One of the few controversial moments in President Vladimir Putin's 26 May annual address to the Federal Assembly came when he turned his attention to the country's nascent civil society. "There are thousands of citizens' associations and unions working constructively in our country, but far from all of them are geared toward defending people's real interests," Putin said toward the end of his speech. "For some of these organizations, the priority is rather different -- obtaining funding from influential foreign or domestic foundations. For others it is servicing dubious groups and commercial interests."
This statement, which seems to imply that only the state's agenda is "constructive" and seems to resent the "influence" of nonstate groups, points directly to a key paradox that has bedeviled Putin's entire term in office -- building a vibrant society with the active participation of the public at all levels without giving up control of where that society is going. Putin concluded his speech by noting: "I believe that the creation of a free society of free people in Russia is our most important task, as well as the most complex one. It is the most important because an individual who is not free and not independent is incapable of taking care of himself, his family or his motherland. It is complex because freedom is not always valued, and even rarer is the ability to use it."
Putin's remarks, incidentally, contained an eerie echo of a recent comment by Vladimir Kraev, first deputy head of the Justice Ministry's Corrections Department. Kraev on 7 May said that "some so-called human rights groups have been given financial support from criminal groups," apparently in response to complaints from such organizations about conditions in Russian prisons. Human rights ombudsman Vladimir Lukin later rebuked Kraev for his unsubstantiated allegations and urged him rather to focus on responding substantially to the human rights activists' reports.
The dilemma reaches far beyond the human rights community, touching economic life, science and education, political parties, and more. The Kremlin seems to be seeking a way around the old maxim that the one who pays the fiddler calls the tune; that is, it would like to get others to foot the bills, but seeks to keep fairly tight control over the agenda.
Many observers have charged that the Putin government has spent much of its time and energy reining in the freedoms of those who, in the Kremlin's eyes, don't have "the ability to use" them. The assault on Media-MOST, the drive to bring the regions to heel, various efforts to manipulate local and national elections, the taming of the Federal Assembly, the charges against oil giant Yukos and oligarch Mikhail Khodorkovskii, and other events have frequently been viewed in these terms.
Putin's administration has labored hard to develop semi-state/semi-private institutions to resolve this paradox, but these efforts have generally been viewed merely as thinly veiled government control. For instance, the private NTV of former oligarch Vladimir Gusinskii has been replaced by the quasi-private NTV owned by state-controlled natural-gas monopoly Gazprom. Reputedly Kremlin-tied political parties have emerged on the left and the right sides of the spectrum, in both cases edging out genuine opposition parties. Independent organizations within the Muslim and Jewish communities have been supplanted by ones with the Kremlin's ear, and so on.

**Exercises to complete**
a – Copy, word for word, the part of the text on Putin and Russian civil society between "The dilemma reaches" and "over the agenda.", inclusive.
b – In the text on Putin and Russian civil society, what did Vladimir Kraev say on 7 May?
c – Extend the text on Putin and Russian civil society, picking up after its final sentence.

**Stored records**

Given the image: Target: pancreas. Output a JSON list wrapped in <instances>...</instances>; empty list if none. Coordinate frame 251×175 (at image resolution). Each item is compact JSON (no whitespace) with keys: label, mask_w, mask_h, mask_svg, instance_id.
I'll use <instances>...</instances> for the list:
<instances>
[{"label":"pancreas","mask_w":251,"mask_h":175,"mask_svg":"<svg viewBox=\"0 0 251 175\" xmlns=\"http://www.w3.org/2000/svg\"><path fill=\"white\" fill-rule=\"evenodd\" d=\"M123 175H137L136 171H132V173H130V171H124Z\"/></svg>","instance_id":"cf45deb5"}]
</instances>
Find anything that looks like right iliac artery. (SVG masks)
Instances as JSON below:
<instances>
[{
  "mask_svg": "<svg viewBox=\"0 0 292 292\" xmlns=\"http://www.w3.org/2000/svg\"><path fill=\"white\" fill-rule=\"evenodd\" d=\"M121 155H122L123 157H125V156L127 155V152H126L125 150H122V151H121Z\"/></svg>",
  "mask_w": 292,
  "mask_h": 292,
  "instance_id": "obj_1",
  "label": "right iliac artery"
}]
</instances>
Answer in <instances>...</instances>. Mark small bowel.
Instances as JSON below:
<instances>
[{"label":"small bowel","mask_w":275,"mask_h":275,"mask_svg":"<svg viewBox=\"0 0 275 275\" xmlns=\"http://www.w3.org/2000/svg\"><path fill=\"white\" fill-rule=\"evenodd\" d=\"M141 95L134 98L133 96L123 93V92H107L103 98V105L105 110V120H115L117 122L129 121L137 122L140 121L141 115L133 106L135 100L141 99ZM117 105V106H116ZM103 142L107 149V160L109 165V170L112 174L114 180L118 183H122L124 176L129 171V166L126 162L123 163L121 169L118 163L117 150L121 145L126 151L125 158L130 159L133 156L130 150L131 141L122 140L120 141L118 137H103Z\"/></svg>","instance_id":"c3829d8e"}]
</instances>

...

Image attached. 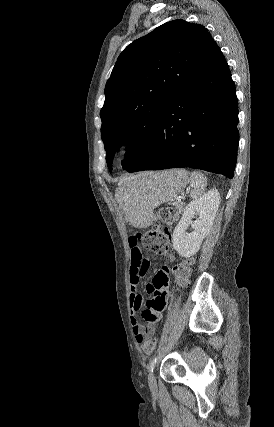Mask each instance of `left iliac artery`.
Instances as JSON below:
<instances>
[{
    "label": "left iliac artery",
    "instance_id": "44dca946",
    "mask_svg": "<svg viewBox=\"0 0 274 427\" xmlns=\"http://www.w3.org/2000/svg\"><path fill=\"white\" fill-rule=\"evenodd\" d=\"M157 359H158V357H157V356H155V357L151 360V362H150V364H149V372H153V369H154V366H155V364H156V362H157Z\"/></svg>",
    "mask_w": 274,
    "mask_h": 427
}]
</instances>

--

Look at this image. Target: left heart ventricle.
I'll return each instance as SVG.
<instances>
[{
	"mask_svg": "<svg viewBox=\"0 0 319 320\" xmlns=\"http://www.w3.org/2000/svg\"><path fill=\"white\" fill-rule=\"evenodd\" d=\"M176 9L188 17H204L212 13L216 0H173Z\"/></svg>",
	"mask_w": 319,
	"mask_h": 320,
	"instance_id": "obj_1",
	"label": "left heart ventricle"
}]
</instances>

**Outputs for the tasks**
a –
The dilemma reaches far beyond the human rights community, touching economic life, science and education, political parties, and more. The Kremlin seems to be seeking a way around the old maxim that the one who pays the fiddler calls the tune; that is, it would like to get others to foot the bills, but seeks to keep fairly tight control over the agenda.

b – He said that some so-called human rights groups had been given financial support from criminal groups.

c –
Asked by journalists to comment on Putin's remark about the funding of NGOs, Lukin said on 27 May that "this is a very serious issue that needs a serious discussion." He said that many organizations are wholly dependent on grants and that "the role of foreign grants is growing seriously."
However, he noted that the alternatives might be even less palatable. "But what do we get if we eliminate the grants?" Lukin said. "Oligarchs? Small and medium-sized business, which is underdeveloped? We get monopolies at the federal, regional, and municipal levels. This leads not to the creation of a civil society but to something else."
As might have been expected, calls for the state to take control of the funding of NGOs came immediately in the wake of Putin's speech. Political consultant and Effective Politics Foundation head Gleb Pavlovskii told reporters on 27 May that the government must "create the conditions for raising funds domestically." He alleged that "chasing after Western grants is distracting human rights activists from the fundamental task of defending citizens' rights." It is worth noting that Pavlovskii's comments, which were covered on state-controlled media such as RTR television and the ITAR-TASS and RIA-Novosti news agencies, were presented in the offices of a little-known NGO called Unity in the Name of Russia, an unsubtle echo of the name of the pro-Kremlin Unified Russia party.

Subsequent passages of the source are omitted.